What you are asked to do >> Copy out the lines of the material between the one holding "renders a pulse" and the one holding "Resp: 106 (mmHg)", inclusive, replacing "blood-pressure monitor" with "BP monitor" and leaving everything else unchanged. Give only those lines.

Study material >>
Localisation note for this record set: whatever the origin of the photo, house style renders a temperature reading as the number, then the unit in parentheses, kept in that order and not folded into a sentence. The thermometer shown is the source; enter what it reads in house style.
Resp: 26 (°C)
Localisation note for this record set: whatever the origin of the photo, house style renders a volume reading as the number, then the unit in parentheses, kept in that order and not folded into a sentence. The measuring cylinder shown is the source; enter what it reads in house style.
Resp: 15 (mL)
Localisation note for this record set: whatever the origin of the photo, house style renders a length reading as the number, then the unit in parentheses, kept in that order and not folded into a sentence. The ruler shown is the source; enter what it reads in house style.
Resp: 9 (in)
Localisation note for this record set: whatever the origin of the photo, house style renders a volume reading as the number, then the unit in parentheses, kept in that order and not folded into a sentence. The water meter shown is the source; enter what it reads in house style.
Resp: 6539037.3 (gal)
...
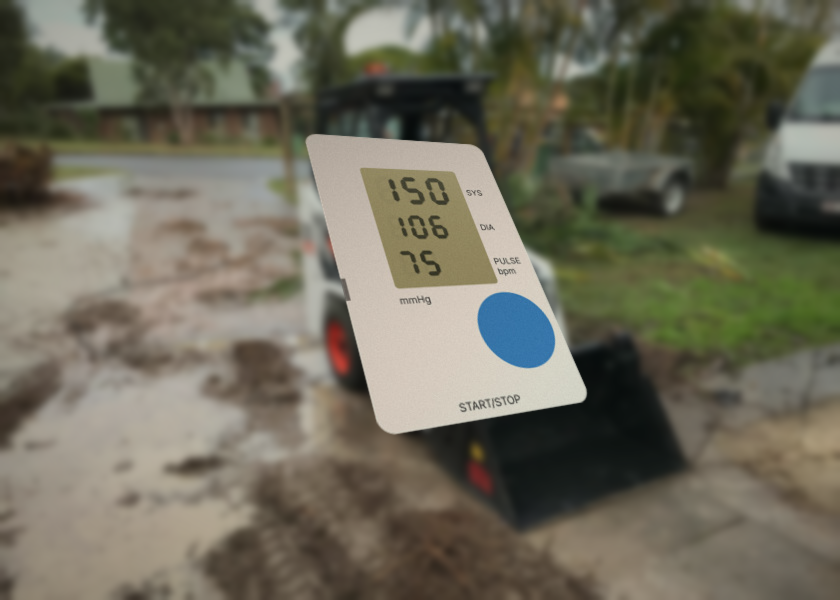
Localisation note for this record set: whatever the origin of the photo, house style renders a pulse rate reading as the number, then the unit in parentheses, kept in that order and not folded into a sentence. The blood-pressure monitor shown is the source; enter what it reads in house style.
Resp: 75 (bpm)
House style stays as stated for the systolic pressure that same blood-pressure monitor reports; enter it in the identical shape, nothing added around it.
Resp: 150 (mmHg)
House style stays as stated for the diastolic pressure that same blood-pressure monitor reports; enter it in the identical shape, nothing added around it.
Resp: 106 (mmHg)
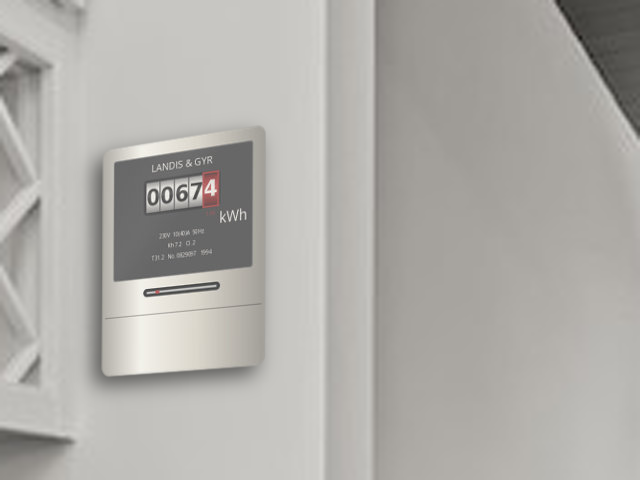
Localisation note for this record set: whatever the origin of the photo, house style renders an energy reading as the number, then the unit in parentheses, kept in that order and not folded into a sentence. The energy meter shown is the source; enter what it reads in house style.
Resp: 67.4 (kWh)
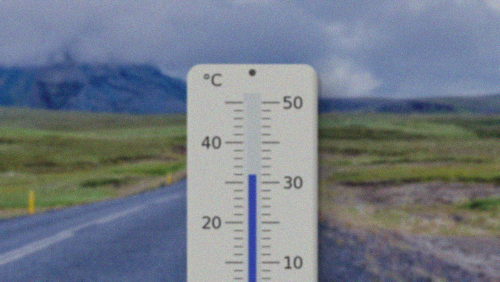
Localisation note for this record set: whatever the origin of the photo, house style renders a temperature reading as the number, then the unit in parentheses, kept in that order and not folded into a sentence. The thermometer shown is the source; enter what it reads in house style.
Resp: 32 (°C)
* * *
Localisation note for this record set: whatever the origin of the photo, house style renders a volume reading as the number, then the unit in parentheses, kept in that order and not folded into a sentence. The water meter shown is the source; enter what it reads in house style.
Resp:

Output for this exercise >>
Localisation note for this record set: whatever the origin of the photo, house style renders a pulse rate reading as the number, then the unit in parentheses, kept in that order and not folded into a sentence. The BP monitor shown is the source; enter what it reads in house style.
Resp: 75 (bpm)
House style stays as stated for the systolic pressure that same BP monitor reports; enter it in the identical shape, nothing added around it.
Resp: 150 (mmHg)
House style stays as stated for the diastolic pressure that same BP monitor reports; enter it in the identical shape, nothing added around it.
Resp: 106 (mmHg)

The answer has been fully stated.